Das Erinnern an die Vergangenheit sei keine passive Handlung, sondern eine aktive Verpflichtung, die Zukunft zu gestalten, zitierte die Bürgermeisterin die Kulturwissenschaftlerin und Friedenspreisträgerin Aleida Assmann: „Erinnern ist Arbeiten an der Zukunft.“ Michalek forderte sich bewusst zu machen, dass die heutige freiheitlich-demokratische Grundordnung keine Selbstverständlichkeit sei, sondern das Ergebnis jahrzehntelanger Anstrengungen vieler mutiger Menschen. Die Demokratie müsse ständig verteidigt und weiterentwickelt werden, sie sei fragil. Das zu erkennen, sei in der heutigen Zeit, in der antidemokratische Kräfte versuchten, die Gesellschaft zu spalten und Hass zu säen, immer wichtiger. „Wir dürfen uns nicht daran gewöhnen und zulassen, dass Humanität und Menschenrechte missachtet werden und totalitäres Machtstreben gepaar mit geopolitischen Ansprüchen immer wieder aufs Neue zu Tod, Trauer und Schmerz führt“, sagte die Bürgermeisterin.
Demokratie sei kein Konsumgut, sie erfordere aktiven Einsatz, sagte Dr. Sabine Michalek. „Es liegt an uns allen, für die Werte der Demokratie einzutreten und sie zu verteidigen. Das bedeutet, dass wir bereit sein müssen, miteinander um die besten Lösungen zu ringen, Kompromisse zu schließen und diese auch auszuhalten.“ Die Bürgermeisterin rief dazu auch, gemeinsam aktiv für die Demokratie zu arbeiten. „Wir wollen nicht zuwarten, bis es zu spät ist, sondern stetig hinsehen und nicht wegsehen, wenn Menschen bedroht sind und Erregung geschürt wird.“
Der 9. November 1938 sei nicht Höhepunkt, sondern lediglich „Vorbote und Auftakt des Unfassbaren“ gewesen, das mit dem Menschheitsverbrechen des Holocaust noch folgen sollte. Ein solcher Schlag in das Gesicht von Humanität, Zivilisation und Anstand dürfe sich nicht wiederholen. „Wir gedenken gegen das Vergessen“, sagte Bürgermeisterin Dr. Sabine Michalek. „Denn es ist unsere Pflicht, die Pflicht jedes Einzelnen, die historischen Ereignisse nicht zu verdrängen, sondern sie wieder und wieder in eine Beziehung zur Gegenwart zu setzen.“
Was in der Nacht vom 9. auf den 10. November 1938 in Einbeck passierte, steht hier.

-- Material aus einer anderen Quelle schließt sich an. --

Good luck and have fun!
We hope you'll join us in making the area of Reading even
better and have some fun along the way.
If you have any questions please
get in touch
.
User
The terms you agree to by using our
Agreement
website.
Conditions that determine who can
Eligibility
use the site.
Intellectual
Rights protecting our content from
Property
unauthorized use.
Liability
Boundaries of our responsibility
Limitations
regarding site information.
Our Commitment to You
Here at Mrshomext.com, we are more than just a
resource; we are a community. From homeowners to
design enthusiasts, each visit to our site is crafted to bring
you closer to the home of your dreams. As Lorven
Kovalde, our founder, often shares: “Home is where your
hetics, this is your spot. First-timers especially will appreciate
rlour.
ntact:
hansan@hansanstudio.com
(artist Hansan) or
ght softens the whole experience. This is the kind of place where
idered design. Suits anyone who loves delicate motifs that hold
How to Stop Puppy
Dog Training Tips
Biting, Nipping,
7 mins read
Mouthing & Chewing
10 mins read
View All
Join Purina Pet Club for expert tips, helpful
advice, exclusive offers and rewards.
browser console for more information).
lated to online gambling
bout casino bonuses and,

Nach der Kranzniederlegung konnten die Teilnehmer einer jüdischen Tradition folgend zum Zeichen des Gedenkens Kieselsteine auf das Mahnmal legen. In einem Kooperationsbündnis aus Stadt Einbeck, „Einbeck ist bunt“, dem Landkreis Northeim mit seiner „Partnerschaft für Demokratie“ und den Einbecker Lichtspielfreunden fand im Anschluss an die Gedenkveranstaltung an der Bismarckstraße im Neu-Deli-Kino ein Filmnachmittag statt. Vor dem gezeigten Film „Résistance“ über den französischen Pantomimen Marcel Marceau, der im Zweiten Weltkrieg half, jüdische Kinder in die Schweiz zu bringen, um sie vor Rassengesetzen und KZ zu bewahren, berichtete der ehemalige Leiter der KZ-Gedenkstätte Moringen, Dr. Dietmar Sedlaczek, über Kinder und Jugendliche im Fokus der NS-Verfolgung. Vergessen ist keine Option, lautete das Motto des Tages.